= Problem details =
Reproduce the passage below about Jabali and the holy ash in full, word for word.

= Selected extract =
Sage Pippalada then asks Jabali if there is a way to gain this knowledge, one by which one is liberated unto salvation. Jabali answers yes, and the first step, he asserts, is to smear oneself with holy ash, reciting and remembering the mantra that everything is or will soon become ash. This, asserts the text in verse 19, is what Vedas discusses. Combine the holy ash or Bhasma in water, apply it as three streaks to the head, forehead, and shoulders, simultaneously reciting the hymns trayayusham and tryambakam as prayer to "Shambhava" (Lord Shiva).

Stored data entries:
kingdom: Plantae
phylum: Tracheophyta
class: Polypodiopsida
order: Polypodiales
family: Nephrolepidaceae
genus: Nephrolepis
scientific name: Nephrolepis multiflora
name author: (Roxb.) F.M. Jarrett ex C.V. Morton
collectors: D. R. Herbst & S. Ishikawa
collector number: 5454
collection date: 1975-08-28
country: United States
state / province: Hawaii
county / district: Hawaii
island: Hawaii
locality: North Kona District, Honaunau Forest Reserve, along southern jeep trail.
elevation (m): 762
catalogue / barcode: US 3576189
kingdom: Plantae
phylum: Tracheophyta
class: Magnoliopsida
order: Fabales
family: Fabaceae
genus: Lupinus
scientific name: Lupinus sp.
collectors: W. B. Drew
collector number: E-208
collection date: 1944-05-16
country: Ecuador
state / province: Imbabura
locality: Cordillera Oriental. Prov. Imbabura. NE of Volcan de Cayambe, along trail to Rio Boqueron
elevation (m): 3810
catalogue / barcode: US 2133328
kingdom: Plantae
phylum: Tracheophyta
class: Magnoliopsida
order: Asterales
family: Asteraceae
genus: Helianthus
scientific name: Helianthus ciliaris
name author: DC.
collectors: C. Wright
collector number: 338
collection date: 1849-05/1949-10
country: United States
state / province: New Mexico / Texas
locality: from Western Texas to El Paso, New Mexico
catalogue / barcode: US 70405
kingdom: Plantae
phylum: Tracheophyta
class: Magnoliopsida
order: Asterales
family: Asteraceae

= Solution for this exercise =
Sage Pippalada then asks Jabali if there is a way to gain this knowledge, one by which one is liberated unto salvation. Jabali answers yes, and the first step, he asserts, is to smear oneself with holy ash, reciting and remembering the mantra that everything is or will soon become ash. This, asserts the text in verse 19, is what Vedas discusses. Combine the holy ash or Bhasma in water, apply it as three streaks to the head, forehead, and shoulders, simultaneously reciting the hymns trayayusham and tryambakam as prayer to "Shambhava" (Lord Shiva).